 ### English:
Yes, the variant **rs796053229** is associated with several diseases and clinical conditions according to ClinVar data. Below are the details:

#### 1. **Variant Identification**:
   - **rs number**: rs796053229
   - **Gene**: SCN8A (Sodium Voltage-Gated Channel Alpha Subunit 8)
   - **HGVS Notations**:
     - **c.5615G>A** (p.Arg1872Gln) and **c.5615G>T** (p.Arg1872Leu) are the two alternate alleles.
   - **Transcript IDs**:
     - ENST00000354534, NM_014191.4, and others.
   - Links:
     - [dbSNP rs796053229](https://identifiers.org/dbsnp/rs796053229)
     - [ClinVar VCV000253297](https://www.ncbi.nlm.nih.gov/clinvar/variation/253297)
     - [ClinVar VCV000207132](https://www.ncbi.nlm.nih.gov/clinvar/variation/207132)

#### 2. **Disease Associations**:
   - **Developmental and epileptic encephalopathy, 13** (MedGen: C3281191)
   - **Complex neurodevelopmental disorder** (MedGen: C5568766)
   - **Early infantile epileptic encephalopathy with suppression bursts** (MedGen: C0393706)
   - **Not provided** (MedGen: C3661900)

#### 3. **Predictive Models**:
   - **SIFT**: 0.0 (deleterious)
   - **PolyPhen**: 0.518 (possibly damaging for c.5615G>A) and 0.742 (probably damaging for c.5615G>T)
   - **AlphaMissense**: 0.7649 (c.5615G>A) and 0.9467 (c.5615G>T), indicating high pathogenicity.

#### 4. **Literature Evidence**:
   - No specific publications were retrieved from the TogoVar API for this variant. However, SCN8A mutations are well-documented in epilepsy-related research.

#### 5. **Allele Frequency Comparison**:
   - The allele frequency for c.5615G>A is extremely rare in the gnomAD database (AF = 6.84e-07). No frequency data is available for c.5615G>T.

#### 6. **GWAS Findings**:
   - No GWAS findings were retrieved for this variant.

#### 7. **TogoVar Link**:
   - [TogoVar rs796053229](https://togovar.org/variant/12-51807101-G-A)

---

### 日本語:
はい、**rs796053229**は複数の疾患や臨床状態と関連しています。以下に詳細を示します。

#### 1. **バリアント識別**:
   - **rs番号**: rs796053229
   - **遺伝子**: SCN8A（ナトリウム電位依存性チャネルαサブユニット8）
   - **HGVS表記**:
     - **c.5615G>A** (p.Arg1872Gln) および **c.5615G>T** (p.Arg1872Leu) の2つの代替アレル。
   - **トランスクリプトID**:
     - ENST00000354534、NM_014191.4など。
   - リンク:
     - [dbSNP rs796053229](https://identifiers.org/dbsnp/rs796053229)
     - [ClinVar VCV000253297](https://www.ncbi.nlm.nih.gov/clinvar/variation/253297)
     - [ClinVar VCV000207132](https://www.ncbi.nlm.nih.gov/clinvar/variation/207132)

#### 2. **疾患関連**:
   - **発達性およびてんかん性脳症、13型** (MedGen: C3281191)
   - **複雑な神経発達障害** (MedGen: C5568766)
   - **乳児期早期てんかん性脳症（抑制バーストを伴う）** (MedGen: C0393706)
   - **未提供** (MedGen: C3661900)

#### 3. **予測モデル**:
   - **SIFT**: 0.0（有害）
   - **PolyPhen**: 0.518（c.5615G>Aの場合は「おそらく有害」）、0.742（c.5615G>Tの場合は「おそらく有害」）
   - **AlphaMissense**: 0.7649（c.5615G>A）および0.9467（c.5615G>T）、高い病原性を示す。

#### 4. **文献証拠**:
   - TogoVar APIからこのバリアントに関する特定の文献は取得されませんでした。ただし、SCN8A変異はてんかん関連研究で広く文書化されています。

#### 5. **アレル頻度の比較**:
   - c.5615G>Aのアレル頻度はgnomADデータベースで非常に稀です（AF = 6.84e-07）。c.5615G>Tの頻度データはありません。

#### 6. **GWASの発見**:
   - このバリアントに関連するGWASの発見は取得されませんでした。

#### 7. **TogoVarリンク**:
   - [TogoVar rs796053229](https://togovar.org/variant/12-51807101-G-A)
● ● ● ● ●
▶ **WHAT IS REQUIRED**: Would you restate exactly the lines of the material above, from its opening line through the line with "- **rs number**: rs796053229", and output only those?

▶ **RESULT OF THE EXERCISE**:
 ### English:
Yes, the variant **rs796053229** is associated with several diseases and clinical conditions according to ClinVar data. Below are the details:

#### 1. **Variant Identification**:
   - **rs number**: rs796053229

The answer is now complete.